SUPPLEMENTAL MATERIAL
Article title: Modulation of ROS Levels in Fibroblasts by Altering Mitochondria Regulates the Process of Wound
Healing
Journal name: Archives of Dermatological Research
Author names: Jaroslav Janda, Valentine Nfonsam, Fernanda Calienes, James E. Sligh and Jana Jandova
Corresponding author: Jana Jandova, PhD
University of Arizona, Department of Surgery
1501 N Campbell Avenue
Tucson, AZ 85724
Phone: (520) 626 1674
E-mail: [email protected]
FIGURE
Supplemental Figure 1: Differences in proliferation, ROS levels and abilities to close the wound in three
transmitochondrial cybridd cells. A) mtBALB cybrids showing the highest and mt501-1CAP-R the lowest
proliferation rates after 24, 48 and 72 hours. B) The levels of intracellular (upper panel) and mitochondrial ROS
(lower panel) are significantly higher in mtBALB cybrids and significantly lower in mt501-1CAP-R comepred to
mtB6 cybrids (*P<.05, **P<.0005, ***P<.0001). C) mt501-1CAP-R cybrid cells generating the lowest levels of ROS
were able to close the wound more effectively than the mtB6 and mtBALB cybrid generating higher levels of ROS.
METHODS
Proliferation assay
Individual cell lines were plated in the 6-well plates at the concentration of 1x105 cells per well. The cells were
grown for 24 h, 48h and 72h.After each time period the cells were collected and viable cells were counted with a
hemocytometer every other day by the trypan blue exclusion method.
Measurement of ROS
Intracellular: ROS production was detected by using the fluorescent probe DCFH 2-DA (Molecular Probes,
Carlsbad, CA). Cybrid cells were seeded at 150,000 in 6-well plates and allowed to grow for 48h. Then the cells
were trypsinized and resuspended in PBS buffer containing 15µM DCFH2-DA. After 30 minutes of incubation in
dark at 37 °C, the fluorescent intensity was analyzed by flow cytometry using appropriate wave length (excitation
and emission wavelengths of 490 and 525 nm, respectively).
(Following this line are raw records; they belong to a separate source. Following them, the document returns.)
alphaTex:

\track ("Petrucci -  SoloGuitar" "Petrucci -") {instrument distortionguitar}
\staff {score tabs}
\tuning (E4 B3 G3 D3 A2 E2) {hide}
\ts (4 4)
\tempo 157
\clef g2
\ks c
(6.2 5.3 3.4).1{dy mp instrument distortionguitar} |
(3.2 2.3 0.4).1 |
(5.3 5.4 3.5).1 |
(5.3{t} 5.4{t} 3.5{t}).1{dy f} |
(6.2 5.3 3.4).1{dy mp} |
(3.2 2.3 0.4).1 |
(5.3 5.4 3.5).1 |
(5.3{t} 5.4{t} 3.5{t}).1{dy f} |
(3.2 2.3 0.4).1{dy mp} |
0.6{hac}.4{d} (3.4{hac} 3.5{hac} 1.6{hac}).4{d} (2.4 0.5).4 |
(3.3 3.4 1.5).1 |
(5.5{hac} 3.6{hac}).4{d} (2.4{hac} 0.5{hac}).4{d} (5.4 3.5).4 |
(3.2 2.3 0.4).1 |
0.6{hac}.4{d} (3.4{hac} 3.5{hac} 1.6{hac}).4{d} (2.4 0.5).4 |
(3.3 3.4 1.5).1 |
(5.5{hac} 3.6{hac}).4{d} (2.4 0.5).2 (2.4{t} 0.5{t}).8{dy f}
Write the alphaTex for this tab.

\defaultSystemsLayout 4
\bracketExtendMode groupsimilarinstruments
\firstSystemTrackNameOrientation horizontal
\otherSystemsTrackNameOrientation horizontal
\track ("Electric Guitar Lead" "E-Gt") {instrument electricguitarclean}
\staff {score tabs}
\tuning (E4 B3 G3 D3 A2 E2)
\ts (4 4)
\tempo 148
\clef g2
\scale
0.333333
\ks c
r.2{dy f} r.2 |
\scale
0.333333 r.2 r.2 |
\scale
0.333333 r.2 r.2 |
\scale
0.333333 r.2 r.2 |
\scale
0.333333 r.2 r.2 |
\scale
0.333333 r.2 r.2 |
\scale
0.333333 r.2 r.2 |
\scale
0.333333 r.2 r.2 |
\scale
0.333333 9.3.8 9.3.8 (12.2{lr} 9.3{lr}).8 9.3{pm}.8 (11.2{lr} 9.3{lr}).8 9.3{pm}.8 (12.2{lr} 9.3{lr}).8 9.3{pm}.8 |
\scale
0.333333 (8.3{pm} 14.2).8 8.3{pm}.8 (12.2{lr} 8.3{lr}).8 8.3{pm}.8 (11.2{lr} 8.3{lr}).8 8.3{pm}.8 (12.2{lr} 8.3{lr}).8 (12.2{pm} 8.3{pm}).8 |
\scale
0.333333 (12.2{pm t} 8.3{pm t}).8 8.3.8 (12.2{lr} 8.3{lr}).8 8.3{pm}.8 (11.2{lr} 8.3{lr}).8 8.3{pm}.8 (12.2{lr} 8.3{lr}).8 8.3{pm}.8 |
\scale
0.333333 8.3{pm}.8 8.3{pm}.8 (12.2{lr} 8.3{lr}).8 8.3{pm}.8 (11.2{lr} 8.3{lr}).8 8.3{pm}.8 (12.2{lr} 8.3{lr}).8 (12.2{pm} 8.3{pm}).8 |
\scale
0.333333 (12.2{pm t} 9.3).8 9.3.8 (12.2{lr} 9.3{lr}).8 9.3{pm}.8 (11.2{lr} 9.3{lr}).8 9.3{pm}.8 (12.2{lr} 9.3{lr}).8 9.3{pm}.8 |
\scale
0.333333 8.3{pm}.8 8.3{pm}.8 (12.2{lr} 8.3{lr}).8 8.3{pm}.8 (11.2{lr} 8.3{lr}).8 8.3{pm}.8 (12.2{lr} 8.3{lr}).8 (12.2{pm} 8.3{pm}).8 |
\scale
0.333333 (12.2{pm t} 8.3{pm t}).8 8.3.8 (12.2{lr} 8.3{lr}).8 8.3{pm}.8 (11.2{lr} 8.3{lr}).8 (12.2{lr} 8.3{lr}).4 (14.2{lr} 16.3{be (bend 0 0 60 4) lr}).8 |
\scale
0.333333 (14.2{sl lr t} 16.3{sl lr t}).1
Mitrochondrial: Mitochondrial superoxide was detected using the MitoSOX™ Red dye (Thermo Fisher Scientific,
Grand Island, NY). Cybrid cells were seeded at 150,000 in 6-well plates and allowed to grow for 48h, then the
cells were stained with 3µM of MitoSOX™ Red dye dissolved in Hanks' Balanced Salt Solution (Invitrogen
Corporation, Carlsbad, CA) for 30 min in the dark at 37 °C. After incubation with a dye, cells were washed with
PBS, trypsinized and resuspended in PBS. MitoSOX™ Red fluorescence was analyzed by flow cytometry with
488nm excitation laser using appropriate filters to detect fluorescence emission shift from green (529nm) to red
(590nm).
Scratch assay
Cybrid cell lines were plated to near confluency in 6-well plates overnight. The next day scratches were made in the
cells with a sterile 200 µL pipet tip. Plates were marked on the underside as a landmark for taking pictures. Pictures
were immediately taken with a 10× objective on a Nikon eclipse TE2000-S microscope with Metamorph software.
Pictures were taken 24 hours later using the marked underside as a landmark for alignment.